◆ **Work item**
Across all the records, filter for lines with the word "linejoin" and copy them.

[Data extracts Boundary: Start]

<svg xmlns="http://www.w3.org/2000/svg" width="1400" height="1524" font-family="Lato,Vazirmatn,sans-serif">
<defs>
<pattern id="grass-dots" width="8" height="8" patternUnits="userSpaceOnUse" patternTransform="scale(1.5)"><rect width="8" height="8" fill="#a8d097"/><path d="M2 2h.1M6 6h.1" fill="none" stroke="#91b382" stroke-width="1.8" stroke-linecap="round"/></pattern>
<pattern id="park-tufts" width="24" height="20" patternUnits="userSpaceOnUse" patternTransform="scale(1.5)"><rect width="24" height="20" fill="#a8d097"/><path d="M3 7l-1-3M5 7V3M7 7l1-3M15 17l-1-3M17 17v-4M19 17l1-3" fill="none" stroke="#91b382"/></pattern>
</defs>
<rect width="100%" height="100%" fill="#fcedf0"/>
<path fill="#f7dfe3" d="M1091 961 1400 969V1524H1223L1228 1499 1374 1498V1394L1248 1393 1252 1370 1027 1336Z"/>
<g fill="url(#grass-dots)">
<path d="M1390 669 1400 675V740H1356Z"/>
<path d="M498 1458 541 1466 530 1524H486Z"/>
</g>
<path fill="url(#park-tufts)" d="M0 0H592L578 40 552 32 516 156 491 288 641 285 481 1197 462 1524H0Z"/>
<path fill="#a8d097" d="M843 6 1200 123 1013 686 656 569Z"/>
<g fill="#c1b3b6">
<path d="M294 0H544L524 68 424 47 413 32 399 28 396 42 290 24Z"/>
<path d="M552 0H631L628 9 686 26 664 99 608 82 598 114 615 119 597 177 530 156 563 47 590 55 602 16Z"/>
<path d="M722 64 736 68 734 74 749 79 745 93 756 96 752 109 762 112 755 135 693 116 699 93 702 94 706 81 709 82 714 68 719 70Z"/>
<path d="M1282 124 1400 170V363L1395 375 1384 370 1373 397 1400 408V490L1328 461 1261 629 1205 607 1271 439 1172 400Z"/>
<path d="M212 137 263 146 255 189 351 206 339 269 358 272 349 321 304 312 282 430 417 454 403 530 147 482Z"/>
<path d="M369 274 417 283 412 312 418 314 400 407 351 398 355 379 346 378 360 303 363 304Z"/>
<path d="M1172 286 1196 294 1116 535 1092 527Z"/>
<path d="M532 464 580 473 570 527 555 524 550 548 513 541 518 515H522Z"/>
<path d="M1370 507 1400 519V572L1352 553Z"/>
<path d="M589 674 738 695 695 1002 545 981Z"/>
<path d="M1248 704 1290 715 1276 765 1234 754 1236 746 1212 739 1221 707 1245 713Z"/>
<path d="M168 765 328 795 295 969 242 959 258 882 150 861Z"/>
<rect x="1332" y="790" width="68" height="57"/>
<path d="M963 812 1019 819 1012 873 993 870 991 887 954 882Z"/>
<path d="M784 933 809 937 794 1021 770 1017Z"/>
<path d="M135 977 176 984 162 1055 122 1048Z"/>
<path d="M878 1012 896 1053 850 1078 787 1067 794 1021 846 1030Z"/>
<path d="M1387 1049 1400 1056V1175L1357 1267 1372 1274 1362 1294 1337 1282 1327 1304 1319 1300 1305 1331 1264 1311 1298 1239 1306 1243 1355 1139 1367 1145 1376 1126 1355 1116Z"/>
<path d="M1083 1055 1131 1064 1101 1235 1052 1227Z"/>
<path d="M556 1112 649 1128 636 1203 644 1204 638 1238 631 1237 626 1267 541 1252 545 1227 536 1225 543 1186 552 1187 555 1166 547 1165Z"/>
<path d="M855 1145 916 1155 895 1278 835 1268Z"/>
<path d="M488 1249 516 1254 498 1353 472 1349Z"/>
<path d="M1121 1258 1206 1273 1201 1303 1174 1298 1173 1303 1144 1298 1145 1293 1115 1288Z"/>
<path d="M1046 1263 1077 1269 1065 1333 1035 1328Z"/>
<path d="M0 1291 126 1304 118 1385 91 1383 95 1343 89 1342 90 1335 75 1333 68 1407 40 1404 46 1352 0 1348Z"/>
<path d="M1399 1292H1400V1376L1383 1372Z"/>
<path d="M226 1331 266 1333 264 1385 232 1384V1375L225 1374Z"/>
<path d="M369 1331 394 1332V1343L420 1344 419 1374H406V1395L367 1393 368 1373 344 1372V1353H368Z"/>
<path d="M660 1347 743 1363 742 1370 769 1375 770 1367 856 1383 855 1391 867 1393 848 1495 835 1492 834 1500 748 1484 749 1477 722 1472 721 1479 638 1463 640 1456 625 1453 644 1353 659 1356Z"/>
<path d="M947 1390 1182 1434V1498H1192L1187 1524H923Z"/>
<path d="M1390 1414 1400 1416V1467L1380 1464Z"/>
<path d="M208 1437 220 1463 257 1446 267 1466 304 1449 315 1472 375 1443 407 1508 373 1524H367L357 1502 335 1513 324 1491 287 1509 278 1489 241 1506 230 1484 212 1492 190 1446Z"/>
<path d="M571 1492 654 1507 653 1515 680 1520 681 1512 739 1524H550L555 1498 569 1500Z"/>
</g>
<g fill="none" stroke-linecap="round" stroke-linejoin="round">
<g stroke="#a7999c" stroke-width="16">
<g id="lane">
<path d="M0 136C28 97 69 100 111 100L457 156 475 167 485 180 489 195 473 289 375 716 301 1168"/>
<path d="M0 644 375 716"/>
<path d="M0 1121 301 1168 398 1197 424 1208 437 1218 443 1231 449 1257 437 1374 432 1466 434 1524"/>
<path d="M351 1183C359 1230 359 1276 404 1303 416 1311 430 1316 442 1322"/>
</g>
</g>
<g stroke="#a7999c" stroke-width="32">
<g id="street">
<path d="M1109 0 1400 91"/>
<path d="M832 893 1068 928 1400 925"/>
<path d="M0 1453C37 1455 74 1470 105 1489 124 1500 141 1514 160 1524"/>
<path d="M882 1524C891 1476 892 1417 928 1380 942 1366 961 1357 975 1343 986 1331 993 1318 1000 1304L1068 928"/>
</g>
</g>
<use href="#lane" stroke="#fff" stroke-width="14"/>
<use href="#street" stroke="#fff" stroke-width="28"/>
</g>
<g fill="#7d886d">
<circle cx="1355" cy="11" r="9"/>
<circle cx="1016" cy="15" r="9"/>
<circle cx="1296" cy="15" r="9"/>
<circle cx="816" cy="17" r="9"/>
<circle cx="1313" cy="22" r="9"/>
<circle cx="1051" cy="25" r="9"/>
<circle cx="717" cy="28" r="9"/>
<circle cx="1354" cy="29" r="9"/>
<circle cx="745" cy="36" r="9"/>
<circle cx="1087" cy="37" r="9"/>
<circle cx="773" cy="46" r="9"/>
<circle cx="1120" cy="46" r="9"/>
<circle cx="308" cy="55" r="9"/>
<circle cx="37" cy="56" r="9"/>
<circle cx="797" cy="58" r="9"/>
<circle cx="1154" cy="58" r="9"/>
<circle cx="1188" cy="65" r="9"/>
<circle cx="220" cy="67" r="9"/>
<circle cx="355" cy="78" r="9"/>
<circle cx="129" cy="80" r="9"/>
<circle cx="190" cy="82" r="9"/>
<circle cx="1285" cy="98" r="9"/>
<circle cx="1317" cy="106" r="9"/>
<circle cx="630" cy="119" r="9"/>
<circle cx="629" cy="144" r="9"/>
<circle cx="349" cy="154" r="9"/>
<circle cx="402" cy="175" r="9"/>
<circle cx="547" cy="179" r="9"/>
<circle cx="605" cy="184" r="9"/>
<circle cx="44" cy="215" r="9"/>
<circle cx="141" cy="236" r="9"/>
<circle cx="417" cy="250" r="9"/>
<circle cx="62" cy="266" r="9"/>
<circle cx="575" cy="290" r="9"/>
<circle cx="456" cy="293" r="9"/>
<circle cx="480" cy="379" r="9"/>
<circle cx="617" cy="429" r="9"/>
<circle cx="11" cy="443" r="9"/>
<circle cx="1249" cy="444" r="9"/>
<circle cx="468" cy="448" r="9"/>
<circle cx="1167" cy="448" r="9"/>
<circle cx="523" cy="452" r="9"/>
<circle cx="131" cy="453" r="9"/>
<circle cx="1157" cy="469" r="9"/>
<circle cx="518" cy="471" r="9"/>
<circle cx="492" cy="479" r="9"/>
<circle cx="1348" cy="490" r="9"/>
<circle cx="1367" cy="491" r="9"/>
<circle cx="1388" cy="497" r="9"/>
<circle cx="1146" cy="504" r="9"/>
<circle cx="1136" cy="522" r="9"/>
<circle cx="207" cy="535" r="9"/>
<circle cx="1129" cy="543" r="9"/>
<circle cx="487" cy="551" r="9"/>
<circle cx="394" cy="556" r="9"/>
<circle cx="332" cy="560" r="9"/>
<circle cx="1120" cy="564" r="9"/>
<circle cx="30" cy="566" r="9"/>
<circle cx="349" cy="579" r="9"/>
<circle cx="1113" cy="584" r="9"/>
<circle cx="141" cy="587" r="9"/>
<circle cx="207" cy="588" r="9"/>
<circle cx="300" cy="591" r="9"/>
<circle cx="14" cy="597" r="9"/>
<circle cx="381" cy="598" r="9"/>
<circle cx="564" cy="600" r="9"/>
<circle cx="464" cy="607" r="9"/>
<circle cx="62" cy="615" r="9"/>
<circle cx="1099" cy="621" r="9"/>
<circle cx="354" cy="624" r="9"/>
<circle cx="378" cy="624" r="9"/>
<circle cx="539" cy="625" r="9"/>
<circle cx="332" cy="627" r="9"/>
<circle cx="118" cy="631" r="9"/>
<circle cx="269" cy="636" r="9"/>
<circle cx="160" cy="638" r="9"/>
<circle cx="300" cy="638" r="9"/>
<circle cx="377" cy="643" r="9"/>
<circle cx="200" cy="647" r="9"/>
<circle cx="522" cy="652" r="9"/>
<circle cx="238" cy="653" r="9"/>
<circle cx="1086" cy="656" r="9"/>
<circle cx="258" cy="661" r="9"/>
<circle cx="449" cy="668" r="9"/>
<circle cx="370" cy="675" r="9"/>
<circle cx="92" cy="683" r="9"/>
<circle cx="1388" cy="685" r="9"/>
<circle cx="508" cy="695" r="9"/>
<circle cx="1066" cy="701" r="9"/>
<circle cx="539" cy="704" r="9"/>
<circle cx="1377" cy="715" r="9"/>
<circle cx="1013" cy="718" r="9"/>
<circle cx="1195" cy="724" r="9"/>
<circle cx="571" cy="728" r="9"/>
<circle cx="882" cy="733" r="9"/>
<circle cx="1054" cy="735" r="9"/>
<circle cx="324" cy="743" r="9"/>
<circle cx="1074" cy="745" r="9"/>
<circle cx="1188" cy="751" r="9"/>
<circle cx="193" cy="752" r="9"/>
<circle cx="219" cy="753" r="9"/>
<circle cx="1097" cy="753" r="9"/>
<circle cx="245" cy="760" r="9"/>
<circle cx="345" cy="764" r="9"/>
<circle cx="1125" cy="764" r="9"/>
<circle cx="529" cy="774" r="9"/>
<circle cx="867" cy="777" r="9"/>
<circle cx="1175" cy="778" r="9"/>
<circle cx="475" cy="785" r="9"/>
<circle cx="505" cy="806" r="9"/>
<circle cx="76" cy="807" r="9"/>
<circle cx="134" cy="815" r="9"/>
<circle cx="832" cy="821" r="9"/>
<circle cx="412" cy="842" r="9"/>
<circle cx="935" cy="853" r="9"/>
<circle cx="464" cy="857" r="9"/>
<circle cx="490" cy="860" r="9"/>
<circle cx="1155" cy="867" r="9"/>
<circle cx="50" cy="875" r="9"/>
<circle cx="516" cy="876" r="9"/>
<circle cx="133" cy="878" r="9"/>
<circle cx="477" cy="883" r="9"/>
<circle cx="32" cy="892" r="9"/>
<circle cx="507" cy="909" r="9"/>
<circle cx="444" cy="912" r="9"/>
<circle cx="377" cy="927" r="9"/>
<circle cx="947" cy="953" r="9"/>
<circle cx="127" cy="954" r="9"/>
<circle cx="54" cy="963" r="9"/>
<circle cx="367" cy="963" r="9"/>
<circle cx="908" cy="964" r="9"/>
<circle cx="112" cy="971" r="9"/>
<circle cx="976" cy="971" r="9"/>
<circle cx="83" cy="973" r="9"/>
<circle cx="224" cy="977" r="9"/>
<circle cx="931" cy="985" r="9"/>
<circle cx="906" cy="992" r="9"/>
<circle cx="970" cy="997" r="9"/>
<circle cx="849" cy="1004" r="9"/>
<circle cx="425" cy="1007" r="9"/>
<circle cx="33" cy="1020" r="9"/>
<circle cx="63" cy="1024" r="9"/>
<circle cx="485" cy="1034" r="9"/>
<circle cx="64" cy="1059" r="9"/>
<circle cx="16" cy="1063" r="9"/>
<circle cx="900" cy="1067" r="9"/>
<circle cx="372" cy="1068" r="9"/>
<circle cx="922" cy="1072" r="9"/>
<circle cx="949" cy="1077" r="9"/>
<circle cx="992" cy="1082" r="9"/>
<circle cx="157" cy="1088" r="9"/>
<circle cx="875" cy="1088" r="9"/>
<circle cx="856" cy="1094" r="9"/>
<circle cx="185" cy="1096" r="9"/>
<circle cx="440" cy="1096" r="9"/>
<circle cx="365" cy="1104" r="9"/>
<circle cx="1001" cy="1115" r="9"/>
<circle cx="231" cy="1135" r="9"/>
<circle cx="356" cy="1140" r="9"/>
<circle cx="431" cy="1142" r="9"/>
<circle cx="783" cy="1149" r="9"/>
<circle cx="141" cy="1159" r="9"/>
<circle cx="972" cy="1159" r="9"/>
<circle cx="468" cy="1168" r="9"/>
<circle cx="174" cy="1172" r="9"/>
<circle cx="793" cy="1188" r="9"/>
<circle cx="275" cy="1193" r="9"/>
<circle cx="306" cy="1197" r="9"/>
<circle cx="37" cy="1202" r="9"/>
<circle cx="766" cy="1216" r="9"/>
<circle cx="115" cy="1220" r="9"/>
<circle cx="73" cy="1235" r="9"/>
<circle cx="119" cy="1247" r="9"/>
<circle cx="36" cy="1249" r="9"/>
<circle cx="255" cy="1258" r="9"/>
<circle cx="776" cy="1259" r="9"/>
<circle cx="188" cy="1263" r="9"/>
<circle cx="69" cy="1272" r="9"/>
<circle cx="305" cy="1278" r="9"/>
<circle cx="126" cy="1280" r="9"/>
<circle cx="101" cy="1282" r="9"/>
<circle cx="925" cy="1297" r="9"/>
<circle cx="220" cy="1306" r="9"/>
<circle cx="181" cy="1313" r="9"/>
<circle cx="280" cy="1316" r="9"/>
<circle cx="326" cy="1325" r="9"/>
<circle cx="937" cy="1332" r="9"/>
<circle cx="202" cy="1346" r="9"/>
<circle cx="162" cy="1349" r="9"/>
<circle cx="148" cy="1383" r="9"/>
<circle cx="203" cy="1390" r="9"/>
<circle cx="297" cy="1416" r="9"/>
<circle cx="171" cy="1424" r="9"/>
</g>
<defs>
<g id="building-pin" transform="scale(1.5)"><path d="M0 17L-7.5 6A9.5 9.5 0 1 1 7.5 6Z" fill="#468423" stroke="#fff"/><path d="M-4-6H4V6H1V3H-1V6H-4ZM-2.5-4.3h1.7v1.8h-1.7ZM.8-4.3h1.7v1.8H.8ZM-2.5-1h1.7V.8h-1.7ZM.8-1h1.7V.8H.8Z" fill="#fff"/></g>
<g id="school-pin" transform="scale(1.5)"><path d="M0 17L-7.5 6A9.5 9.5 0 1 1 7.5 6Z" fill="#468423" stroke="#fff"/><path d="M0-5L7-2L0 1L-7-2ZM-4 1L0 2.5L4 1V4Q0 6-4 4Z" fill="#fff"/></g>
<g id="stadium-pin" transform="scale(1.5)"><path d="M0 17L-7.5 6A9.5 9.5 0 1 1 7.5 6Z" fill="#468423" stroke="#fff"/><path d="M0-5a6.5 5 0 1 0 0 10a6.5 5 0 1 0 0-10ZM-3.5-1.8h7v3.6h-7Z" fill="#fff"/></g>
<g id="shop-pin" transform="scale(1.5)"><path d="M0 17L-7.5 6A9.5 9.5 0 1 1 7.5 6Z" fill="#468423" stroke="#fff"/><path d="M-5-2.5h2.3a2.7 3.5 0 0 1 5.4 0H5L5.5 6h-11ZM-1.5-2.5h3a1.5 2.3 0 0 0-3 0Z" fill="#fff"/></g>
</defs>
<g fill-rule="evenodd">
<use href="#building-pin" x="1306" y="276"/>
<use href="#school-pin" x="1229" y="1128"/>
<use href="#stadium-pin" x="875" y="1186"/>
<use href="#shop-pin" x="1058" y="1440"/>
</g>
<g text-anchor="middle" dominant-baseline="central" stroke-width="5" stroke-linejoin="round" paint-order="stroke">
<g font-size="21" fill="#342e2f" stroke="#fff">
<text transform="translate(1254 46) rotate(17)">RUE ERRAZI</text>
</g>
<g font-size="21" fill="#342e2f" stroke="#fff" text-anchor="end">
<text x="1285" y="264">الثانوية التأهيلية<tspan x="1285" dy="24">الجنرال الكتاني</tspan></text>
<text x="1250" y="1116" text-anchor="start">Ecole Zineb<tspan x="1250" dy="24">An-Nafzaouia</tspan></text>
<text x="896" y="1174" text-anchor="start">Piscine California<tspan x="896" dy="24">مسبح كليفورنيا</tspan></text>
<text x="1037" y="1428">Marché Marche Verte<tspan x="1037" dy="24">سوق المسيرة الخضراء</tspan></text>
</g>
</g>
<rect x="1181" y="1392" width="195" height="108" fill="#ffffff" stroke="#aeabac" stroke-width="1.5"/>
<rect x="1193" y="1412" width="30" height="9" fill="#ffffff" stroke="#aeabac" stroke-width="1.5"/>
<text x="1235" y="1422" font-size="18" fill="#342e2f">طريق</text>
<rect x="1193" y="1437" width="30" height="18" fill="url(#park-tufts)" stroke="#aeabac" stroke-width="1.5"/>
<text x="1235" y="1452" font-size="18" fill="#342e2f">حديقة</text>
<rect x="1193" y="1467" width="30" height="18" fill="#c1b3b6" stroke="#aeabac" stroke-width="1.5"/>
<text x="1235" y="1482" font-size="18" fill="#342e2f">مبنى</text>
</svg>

[Data extracts Boundary: End]

◆ **Answer area**
<g fill="none" stroke-linecap="round" stroke-linejoin="round">
<g text-anchor="middle" dominant-baseline="central" stroke-width="5" stroke-linejoin="round" paint-order="stroke">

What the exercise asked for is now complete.